Have you tried any Linux to this point? Virtually all of the free distros can be downloaded at
www.distrowatch.comeither by http or bittorrent. Just burn the ISO and boot and you are on your way.
Linspire LiveCD can be downloaded free at:
http://media.linspire.com/cnr_linspirelive/The installable version usually costs, but it frequently is offered substantially reduced or free during special promotions. You can periodically google "free linspire" and you might get lucky. Do you have an extra machine or an empty hard drive that needs the experience?
Linspire has more eye candy than most so they recommend an 800 Mhz processor and 256 RAM as minimum. You can do it on less but it is slower, though just as stable. As I mentioned other versions can run on a lot less. As with Windows more can be better, but certainly not necessary.
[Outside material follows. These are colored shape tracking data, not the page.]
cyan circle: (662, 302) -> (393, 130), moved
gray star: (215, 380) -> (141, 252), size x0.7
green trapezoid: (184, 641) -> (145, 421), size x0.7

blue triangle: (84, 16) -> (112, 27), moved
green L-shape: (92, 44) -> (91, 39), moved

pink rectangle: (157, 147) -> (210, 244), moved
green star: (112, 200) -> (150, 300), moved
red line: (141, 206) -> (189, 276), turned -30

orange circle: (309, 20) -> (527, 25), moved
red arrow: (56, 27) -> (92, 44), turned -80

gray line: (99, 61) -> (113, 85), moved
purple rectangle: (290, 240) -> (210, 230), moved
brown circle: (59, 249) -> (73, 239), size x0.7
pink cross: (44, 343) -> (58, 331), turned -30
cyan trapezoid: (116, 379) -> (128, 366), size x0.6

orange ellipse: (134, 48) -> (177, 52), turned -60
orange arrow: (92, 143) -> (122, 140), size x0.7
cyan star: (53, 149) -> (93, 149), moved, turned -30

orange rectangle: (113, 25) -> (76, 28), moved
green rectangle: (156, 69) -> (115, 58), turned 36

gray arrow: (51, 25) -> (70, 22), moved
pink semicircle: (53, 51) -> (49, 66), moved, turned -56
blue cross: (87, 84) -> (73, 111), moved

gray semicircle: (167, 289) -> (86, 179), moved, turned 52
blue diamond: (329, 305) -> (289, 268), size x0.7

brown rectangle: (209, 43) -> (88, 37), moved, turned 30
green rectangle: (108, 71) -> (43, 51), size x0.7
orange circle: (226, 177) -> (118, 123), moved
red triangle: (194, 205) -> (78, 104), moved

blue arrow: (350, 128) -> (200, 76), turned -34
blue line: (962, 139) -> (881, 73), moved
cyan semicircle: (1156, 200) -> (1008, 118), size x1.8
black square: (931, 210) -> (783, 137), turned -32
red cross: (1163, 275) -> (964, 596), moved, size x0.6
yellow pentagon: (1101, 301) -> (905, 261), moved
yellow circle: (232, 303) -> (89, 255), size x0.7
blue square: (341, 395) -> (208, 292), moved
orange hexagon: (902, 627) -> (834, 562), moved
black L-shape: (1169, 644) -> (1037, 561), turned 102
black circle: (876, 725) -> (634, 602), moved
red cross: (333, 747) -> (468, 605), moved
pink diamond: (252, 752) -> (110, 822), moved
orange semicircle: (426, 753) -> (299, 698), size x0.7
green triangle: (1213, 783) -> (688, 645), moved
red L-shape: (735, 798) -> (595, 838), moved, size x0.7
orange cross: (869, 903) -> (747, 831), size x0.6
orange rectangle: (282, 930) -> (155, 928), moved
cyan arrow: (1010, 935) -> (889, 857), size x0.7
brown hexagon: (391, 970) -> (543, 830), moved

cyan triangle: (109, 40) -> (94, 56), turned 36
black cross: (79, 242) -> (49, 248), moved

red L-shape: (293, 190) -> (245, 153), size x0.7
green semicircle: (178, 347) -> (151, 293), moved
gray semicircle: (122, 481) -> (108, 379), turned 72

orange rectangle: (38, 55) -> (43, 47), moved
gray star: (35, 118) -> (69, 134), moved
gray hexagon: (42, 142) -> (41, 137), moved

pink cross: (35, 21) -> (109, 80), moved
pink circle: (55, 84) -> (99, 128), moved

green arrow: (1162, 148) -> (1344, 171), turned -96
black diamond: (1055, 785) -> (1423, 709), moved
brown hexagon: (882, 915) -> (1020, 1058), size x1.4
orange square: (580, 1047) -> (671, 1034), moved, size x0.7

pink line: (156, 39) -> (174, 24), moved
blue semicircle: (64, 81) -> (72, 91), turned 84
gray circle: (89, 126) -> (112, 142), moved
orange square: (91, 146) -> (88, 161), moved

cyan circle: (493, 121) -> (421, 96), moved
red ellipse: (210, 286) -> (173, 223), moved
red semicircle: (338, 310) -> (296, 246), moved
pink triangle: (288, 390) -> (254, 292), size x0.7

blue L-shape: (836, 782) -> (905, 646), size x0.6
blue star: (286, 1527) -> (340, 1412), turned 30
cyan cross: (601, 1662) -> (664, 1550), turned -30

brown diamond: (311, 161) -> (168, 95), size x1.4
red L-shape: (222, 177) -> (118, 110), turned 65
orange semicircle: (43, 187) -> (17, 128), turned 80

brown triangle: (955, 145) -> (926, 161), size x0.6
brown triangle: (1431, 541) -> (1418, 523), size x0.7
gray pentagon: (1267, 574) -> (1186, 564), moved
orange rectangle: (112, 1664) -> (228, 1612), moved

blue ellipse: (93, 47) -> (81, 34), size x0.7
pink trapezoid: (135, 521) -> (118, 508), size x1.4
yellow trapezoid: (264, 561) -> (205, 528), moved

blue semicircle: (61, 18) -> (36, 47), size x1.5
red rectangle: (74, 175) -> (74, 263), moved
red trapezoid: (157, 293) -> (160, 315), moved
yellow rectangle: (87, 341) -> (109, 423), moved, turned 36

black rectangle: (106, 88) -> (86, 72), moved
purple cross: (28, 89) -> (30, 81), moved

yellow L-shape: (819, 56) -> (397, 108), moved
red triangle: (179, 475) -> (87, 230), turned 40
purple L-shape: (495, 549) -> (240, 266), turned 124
Of course the Live CD is going to be slower than a hard drive install. You also will not be able to download through click and run to see how easy ijnstalling programs in because you can't install to a spinning CD running your OS. It is pretty sweet. They don't always have cutting edge last second releases, but what they have is stable. You can download with apt-get like any Debian distro, but because it is a specialized install, it could break the Linspire system. As long as you use click and run, the installs go easily, and if a new version of an installed program is available, it can automatically download the updates!
If you have any "exotic" hardware, Linux lags behind onlyh because the manufacturers only provide Windows drivers and then they have to be reverse engineered.
At the very least it would be an interesting experiment. What kind of computer setup do you have?